Ágatha Miranda Reis de Souza, de Juiz de Fora, diz que também gosta de brincar com as peças, produzidas a partir de materiais recicláveis e massinha de modelar
Apenas 10 anos e a juiz-forana Ágatha já é referência quando o assunto é empreendedorismo. Há quatro anos, a garota vem chamando atenção não só pelo talento na produção de artesanato, como na forma que lida com a organização do negócio.
Segundo ela, tudo começou a partir do interesse por desenhos. Depois disso, montou um pequeno ateliê no quarto de casa, no Bairro Francisco Bernadino, e passou a produzir peças, que, aos poucos, começaram a ser comercializadas.
“Amo fazer artesanato. Sempre tive a mão leve para fazer as peças. Minha mãe passou a comprar os materiais. Comecei vendendo para os parentes e amigos da escola. Agora vendo para crianças em geral”, conta a menina, aluna da Escola Municipal Antônio Carlos Fagundes, que está prestes a ganhar uma bolsa de estudos em um colégio particular de Juiz de Fora.
Menina de 10 anos monta ateliê e dá dicas de empreendedorismo em Juiz de fora
A menina também dá dicas nas redes sociais e em um canal criado para postar vídeos de humor. Ela explica sobre como é o processo de aperfeiçoamento do talento.

LISTA DE REGISTROS —
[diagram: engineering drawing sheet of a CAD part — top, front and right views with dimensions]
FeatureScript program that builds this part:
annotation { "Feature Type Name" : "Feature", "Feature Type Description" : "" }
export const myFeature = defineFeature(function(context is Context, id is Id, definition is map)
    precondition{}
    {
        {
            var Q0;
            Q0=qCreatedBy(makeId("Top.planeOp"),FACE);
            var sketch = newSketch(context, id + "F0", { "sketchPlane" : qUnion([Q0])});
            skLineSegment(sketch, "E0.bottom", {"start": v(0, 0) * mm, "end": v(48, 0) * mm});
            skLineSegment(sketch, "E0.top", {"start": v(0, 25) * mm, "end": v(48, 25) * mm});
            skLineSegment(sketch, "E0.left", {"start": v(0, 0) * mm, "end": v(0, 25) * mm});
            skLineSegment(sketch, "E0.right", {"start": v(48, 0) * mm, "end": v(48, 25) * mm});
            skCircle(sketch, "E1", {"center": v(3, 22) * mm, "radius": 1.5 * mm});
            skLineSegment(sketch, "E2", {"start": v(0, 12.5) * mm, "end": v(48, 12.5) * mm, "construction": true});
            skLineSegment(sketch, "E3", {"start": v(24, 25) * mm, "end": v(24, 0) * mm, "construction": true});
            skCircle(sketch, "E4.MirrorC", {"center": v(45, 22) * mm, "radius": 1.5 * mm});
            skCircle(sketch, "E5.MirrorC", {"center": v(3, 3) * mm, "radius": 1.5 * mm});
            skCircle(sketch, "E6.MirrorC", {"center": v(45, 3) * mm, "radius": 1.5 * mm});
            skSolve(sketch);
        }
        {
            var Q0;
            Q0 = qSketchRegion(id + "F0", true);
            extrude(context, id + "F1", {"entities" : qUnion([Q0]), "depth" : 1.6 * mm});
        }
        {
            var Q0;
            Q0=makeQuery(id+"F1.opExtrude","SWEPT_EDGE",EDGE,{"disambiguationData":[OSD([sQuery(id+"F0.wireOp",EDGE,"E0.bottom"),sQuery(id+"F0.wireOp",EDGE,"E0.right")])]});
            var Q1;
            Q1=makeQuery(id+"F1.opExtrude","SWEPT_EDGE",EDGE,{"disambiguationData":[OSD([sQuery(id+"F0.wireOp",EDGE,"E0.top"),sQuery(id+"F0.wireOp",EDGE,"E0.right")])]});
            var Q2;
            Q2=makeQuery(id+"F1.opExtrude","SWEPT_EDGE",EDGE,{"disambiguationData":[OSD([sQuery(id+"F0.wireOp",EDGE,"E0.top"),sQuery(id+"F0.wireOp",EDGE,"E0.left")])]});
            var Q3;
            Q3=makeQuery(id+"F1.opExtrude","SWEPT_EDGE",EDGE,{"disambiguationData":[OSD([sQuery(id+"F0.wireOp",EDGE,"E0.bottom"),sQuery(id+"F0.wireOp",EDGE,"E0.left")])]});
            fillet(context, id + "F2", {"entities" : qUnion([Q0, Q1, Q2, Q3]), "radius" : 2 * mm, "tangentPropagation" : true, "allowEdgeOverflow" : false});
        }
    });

TAREFA 1 — Liste todos os lugares e instituições que o texto sobre a menina empreendedora cita pelo nome próprio, cada um uma só vez.
TAREFA 2 — Copie do texto sobre a menina empreendedora o trecho que vai de "Menina de 10" até "aperfeiçoamento do talento.", sem alterar nada.

RESPOSTA 1 —
Juiz de Fora
Bairro Francisco Bernadino
Escola Municipal Antônio Carlos Fagundes

RESPOSTA 2 —
Menina de 10 anos monta ateliê e dá dicas de empreendedorismo em Juiz de fora
A menina também dá dicas nas redes sociais e em um canal criado para postar vídeos de humor. Ela explica sobre como é o processo de aperfeiçoamento do talento.